Com ressentimento ou inveja do sucesso do Ocidente moderno, e particularmente dos Estados Unidos, sonham com restabelecer uma versão de seus antigos impérios autoritários.
Ambas cometeram crimes horrendos envolvendo o assassinato e encarceramento de milhões em seu passado não tão distante. Agora mesmo, a China está perpetrando um genocídio.
São diferentes, é claro. A Rússia é a mesma bagunça instável que quase sempre foi, seu poder é na maior parte uma função de território e recursos naturais, enquanto a China conseguiu uma ascensão econômica, tecnológica e militar extraordinária que representa um desafio aos Estados Unidos que pode superar a antiga ameaça soviética.
Com certeza o coração do Ocidente, o mundo anglófono, é culpado por enormidades — o comércio transatlântico de escravos, maus tratos aos povos nativos, discriminação racial. Tudo isso aparecerá no topo do lado negativo do balanço.
Na vida, porém, a questão sempre é “comparado a quê”? E comparado ao resto do mundo, e especialmente aos regimes que nos desafiam, nem é uma disputa acirrada.
O Ocidente pode ser ingênuo, irresponsável, imprudente ou autodestrutivo, mas não é malicioso ou maligno. Ele representa o maior avanço em liberdade, prosperidade ampla e autogoverno na história humana, e forjou a modernidade como a conhecemos.

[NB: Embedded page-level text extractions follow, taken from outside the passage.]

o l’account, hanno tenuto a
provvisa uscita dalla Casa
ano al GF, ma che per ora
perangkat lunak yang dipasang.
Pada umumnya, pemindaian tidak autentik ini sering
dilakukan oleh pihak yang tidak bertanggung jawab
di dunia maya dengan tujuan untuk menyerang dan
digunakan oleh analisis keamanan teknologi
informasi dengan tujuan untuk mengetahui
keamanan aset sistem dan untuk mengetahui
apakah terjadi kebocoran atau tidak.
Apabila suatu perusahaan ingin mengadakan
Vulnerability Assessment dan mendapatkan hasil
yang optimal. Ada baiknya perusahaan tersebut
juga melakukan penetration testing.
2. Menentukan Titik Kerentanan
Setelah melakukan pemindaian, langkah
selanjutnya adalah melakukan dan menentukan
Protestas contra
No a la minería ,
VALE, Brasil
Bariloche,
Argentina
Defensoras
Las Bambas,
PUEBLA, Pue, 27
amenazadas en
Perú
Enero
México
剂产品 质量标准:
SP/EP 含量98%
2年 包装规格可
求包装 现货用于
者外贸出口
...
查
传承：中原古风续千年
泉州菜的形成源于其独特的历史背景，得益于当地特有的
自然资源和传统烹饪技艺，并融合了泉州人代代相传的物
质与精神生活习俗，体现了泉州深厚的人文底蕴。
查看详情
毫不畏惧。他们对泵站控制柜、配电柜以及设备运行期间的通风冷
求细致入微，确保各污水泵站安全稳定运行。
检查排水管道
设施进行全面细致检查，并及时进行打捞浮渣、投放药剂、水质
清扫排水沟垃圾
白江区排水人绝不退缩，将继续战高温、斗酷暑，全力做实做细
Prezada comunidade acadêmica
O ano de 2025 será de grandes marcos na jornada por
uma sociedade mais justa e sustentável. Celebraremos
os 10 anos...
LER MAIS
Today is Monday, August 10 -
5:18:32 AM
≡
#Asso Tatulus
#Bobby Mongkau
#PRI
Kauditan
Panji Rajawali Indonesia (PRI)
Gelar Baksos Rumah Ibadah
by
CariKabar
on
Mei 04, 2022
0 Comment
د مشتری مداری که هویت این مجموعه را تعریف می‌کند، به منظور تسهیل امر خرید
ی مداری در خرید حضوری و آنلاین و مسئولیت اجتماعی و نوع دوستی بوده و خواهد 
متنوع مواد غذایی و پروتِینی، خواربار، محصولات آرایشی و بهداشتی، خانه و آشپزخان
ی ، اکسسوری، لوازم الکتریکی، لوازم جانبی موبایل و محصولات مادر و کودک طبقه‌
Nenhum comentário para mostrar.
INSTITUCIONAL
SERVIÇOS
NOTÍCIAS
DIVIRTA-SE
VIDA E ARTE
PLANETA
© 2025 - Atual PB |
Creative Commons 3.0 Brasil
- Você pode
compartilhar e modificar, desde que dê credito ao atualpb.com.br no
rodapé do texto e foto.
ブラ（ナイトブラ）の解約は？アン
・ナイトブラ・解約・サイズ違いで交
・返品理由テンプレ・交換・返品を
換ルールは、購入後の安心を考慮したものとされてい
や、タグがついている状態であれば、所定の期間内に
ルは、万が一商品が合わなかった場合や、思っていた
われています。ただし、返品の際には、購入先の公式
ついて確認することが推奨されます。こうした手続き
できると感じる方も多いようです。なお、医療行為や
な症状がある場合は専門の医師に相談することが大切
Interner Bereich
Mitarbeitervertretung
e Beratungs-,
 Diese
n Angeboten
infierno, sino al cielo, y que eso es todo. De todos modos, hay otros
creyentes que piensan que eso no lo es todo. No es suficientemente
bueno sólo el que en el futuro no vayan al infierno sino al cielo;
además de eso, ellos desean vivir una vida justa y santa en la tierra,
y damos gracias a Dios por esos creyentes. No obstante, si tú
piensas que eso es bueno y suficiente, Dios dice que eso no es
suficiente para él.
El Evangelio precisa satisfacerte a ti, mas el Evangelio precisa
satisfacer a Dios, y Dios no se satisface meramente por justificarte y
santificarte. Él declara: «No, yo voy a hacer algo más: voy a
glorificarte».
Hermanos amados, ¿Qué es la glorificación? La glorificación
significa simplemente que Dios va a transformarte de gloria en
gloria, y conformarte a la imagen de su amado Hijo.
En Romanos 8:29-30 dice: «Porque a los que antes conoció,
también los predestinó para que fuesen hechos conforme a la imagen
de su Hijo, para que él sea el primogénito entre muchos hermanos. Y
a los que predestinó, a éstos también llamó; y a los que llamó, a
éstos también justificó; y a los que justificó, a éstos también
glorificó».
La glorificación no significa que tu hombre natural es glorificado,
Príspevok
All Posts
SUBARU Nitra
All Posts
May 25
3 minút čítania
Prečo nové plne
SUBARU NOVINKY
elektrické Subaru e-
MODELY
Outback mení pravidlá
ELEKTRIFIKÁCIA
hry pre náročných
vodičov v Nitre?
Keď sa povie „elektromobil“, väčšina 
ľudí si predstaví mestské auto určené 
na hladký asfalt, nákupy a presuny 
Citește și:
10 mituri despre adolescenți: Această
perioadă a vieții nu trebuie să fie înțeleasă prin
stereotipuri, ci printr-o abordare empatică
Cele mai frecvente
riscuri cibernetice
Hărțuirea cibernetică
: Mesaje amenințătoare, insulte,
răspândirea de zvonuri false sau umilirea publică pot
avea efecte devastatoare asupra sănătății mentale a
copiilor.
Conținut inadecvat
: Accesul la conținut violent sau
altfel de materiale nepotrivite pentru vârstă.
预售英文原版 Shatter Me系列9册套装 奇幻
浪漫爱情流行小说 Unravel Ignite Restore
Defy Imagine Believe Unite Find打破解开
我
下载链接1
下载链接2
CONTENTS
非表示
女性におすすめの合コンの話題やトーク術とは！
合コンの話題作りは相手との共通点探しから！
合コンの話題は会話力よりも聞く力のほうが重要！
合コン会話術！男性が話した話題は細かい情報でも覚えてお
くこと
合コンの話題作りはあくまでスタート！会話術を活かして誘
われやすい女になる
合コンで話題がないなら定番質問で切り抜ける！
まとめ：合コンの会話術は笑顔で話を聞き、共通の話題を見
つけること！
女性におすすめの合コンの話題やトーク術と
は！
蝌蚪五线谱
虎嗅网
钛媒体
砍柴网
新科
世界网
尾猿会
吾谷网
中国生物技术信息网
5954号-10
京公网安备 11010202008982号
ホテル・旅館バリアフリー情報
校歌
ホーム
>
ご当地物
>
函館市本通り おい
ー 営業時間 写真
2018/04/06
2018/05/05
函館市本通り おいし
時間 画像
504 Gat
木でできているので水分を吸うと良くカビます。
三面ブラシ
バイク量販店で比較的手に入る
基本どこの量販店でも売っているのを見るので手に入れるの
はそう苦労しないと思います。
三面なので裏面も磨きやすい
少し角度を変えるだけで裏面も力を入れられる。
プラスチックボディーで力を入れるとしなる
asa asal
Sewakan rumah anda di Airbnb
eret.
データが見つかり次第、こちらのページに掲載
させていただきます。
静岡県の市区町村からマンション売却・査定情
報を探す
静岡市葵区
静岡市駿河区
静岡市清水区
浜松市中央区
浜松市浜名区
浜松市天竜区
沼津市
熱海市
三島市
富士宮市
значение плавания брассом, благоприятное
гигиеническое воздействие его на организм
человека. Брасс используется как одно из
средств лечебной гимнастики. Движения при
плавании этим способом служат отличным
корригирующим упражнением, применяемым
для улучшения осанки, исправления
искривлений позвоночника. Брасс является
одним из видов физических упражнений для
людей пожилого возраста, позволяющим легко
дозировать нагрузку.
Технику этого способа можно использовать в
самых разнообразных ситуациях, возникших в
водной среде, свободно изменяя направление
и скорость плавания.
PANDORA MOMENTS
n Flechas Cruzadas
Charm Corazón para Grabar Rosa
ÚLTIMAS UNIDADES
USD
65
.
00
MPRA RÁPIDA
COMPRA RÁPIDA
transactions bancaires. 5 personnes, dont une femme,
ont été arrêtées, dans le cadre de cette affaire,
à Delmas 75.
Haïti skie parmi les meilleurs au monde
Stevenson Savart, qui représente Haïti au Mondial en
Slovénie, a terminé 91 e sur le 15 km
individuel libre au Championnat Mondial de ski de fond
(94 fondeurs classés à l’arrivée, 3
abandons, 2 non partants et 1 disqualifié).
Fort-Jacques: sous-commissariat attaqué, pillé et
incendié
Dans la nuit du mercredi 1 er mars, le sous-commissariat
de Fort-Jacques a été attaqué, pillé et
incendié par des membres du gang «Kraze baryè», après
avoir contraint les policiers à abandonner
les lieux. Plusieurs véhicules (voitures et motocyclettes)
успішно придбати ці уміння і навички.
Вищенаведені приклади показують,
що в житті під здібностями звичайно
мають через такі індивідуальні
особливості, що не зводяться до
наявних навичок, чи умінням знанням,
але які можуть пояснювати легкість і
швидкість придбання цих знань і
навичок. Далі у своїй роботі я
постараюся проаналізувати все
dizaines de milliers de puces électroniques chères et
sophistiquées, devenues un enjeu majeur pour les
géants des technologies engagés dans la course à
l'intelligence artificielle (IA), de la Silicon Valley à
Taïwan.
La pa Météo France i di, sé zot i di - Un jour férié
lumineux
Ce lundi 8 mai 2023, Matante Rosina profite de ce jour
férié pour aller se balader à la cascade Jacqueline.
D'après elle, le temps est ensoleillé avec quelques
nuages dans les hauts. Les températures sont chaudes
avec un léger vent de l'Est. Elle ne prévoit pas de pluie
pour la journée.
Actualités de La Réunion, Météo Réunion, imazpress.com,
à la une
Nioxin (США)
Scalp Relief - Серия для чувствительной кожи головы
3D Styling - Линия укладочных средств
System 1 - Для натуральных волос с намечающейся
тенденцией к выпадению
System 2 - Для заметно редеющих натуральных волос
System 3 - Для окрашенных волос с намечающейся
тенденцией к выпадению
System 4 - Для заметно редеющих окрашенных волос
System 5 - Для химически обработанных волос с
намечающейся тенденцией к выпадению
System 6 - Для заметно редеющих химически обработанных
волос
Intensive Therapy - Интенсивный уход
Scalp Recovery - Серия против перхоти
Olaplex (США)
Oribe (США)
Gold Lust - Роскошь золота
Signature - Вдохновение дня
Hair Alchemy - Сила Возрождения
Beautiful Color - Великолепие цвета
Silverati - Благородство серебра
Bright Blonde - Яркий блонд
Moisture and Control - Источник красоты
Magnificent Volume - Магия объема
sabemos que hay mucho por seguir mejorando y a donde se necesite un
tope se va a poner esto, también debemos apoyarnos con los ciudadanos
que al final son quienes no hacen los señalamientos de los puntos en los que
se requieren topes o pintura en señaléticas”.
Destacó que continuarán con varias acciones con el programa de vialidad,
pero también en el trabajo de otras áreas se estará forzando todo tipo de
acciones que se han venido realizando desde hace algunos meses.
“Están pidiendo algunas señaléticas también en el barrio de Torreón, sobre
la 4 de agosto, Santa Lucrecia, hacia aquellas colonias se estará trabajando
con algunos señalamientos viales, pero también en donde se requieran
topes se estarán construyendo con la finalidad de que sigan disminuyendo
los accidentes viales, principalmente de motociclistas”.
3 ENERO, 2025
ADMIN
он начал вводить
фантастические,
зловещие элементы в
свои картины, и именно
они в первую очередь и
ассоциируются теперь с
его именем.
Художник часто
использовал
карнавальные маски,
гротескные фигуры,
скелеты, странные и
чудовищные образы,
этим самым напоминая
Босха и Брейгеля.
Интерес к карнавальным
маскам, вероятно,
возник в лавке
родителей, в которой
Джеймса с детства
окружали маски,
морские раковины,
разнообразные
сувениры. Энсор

Ele criou um respeito pelo indivíduo e os direitos humanos.
Ele criou um sistema internacional de Estados soberanos e autossuficientes com uma norma contra guerras de expansionismo territorial.
Ele criou entidades políticas em que o governo da lei é salutar.
Ele criou um governo responsável que está sujeito à aprovação ou desaprovação do povo.
Todas essas coisas são odiosas para nossos adversários. Agora eles dirão — junto com os críticos internos do Ocidente — que tudo foi construído sobre mentiras, ou que é minado pela nossa flagrante hipocrisia.
Mas na prática nada do que o Ocidente tipicamente é acusado é exclusivo do Ocidente. Escravidão? É muito mais antiga que o Ocidente e persistiu até bem depois do Ocidente tê-la eliminado de suas sociedades. Guerra? É endêmica à natureza humana, como é demonstrado pelas evidências de mortes violentas antes da organização política em ampla escala e pelo comportamento de sociedades tribais contemporâneas. Colonialismo? Por favor. E quanto aos árabes, partos, mongóis, hans, etc. etc., sem falar nos astecas ou comanches?
Pessoas razoáveis podem discordar a respeito da política quanto à Ucrânia, mas não pode haver dúvida sobre qual dos concorrentes é superior de toda forma que deve ser importante. O Ocidente precisa entender por que é tão distinto, e o que alimenta a animosidade daqueles que querem derrubá-lo.
Rich Lowry é editor-chefe da National Review.